_Data_.
┄┄┄┄┄┄┄┄┄┄┄┄┄┄┄┄┄┄┄┄
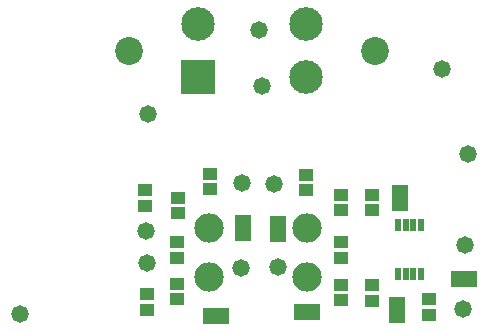
<source format=gbs>
%FSLAX23Y23*%
%MOIN*%
%SFA1B1*%

%IPPOS*%
%ADD19R,0.088710X0.053280*%
%ADD21R,0.024540X0.043000*%
%ADD22C,0.098000*%
%ADD23C,0.111940*%
%ADD24C,0.093040*%
%ADD25R,0.111940X0.111940*%
%ADD26C,0.058000*%
%ADD35R,0.053280X0.088710*%
%ADD36R,0.045400X0.041470*%
%ADD37R,0.047370X0.043430*%
%LNegt_can-1*%
%LPD*%
G54D19*
X1229Y75D03*
X1755Y188D03*
X926Y63D03*
G54D21*
X1610Y202D03*
X1584D03*
X1559D03*
X1533D03*
X1610Y367D03*
X1584D03*
X1559D03*
X1533D03*
G54D22*
X905Y358D03*
Y193D03*
X1230Y358D03*
Y193D03*
G54D23*
X868Y1036D03*
X1228D03*
Y860D03*
G54D24*
X638Y948D03*
X1458D03*
G54D25*
X868Y860D03*
G54D26*
X699Y737D03*
X1680Y885D03*
X1070Y1017D03*
X1079Y829D03*
X1122Y502D03*
X1012Y222D03*
X1134Y225D03*
X1014Y505D03*
X1767Y602D03*
X695Y347D03*
X275Y69D03*
X697Y240D03*
X1756Y300D03*
X1751Y85D03*
G54D35*
X1016Y356D03*
X1135Y354D03*
X1531Y82D03*
X1542Y456D03*
G54D36*
X1344Y117D03*
Y168D03*
Y415D03*
Y466D03*
X1226Y533D03*
Y482D03*
X906Y536D03*
Y485D03*
X798Y170D03*
Y119D03*
X799Y458D03*
Y407D03*
G54D37*
X1447Y415D03*
Y468D03*
X1344Y258D03*
Y311D03*
X1448Y112D03*
Y165D03*
X1636Y68D03*
Y121D03*
X698Y137D03*
Y84D03*
X692Y484D03*
Y431D03*
X797Y309D03*
Y256D03*
M02*
</source>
┄┄┄┄┄┄┄┄┄┄┄┄┄┄┄┄┄┄┄┄
_What is expected_. Output the full set of records above without changing a word, and drop the images.

_Response area_.
<source format=gbs>
%FSLAX23Y23*%
%MOIN*%
%SFA1B1*%

%IPPOS*%
%ADD19R,0.088710X0.053280*%
%ADD21R,0.024540X0.043000*%
%ADD22C,0.098000*%
%ADD23C,0.111940*%
%ADD24C,0.093040*%
%ADD25R,0.111940X0.111940*%
%ADD26C,0.058000*%
%ADD35R,0.053280X0.088710*%
%ADD36R,0.045400X0.041470*%
%ADD37R,0.047370X0.043430*%
%LNegt_can-1*%
%LPD*%
G54D19*
X1229Y75D03*
X1755Y188D03*
X926Y63D03*
G54D21*
X1610Y202D03*
X1584D03*
X1559D03*
X1533D03*
X1610Y367D03*
X1584D03*
X1559D03*
X1533D03*
G54D22*
X905Y358D03*
Y193D03*
X1230Y358D03*
Y193D03*
G54D23*
X868Y1036D03*
X1228D03*
Y860D03*
G54D24*
X638Y948D03*
X1458D03*
G54D25*
X868Y860D03*
G54D26*
X699Y737D03*
X1680Y885D03*
X1070Y1017D03*
X1079Y829D03*
X1122Y502D03*
X1012Y222D03*
X1134Y225D03*
X1014Y505D03*
X1767Y602D03*
X695Y347D03*
X275Y69D03*
X697Y240D03*
X1756Y300D03*
X1751Y85D03*
G54D35*
X1016Y356D03*
X1135Y354D03*
X1531Y82D03*
X1542Y456D03*
G54D36*
X1344Y117D03*
Y168D03*
Y415D03*
Y466D03*
X1226Y533D03*
Y482D03*
X906Y536D03*
Y485D03*
X798Y170D03*
Y119D03*
X799Y458D03*
Y407D03*
G54D37*
X1447Y415D03*
Y468D03*
X1344Y258D03*
Y311D03*
X1448Y112D03*
Y165D03*
X1636Y68D03*
Y121D03*
X698Y137D03*
Y84D03*
X692Y484D03*
Y431D03*
X797Y309D03*
Y256D03*
M02*
</source>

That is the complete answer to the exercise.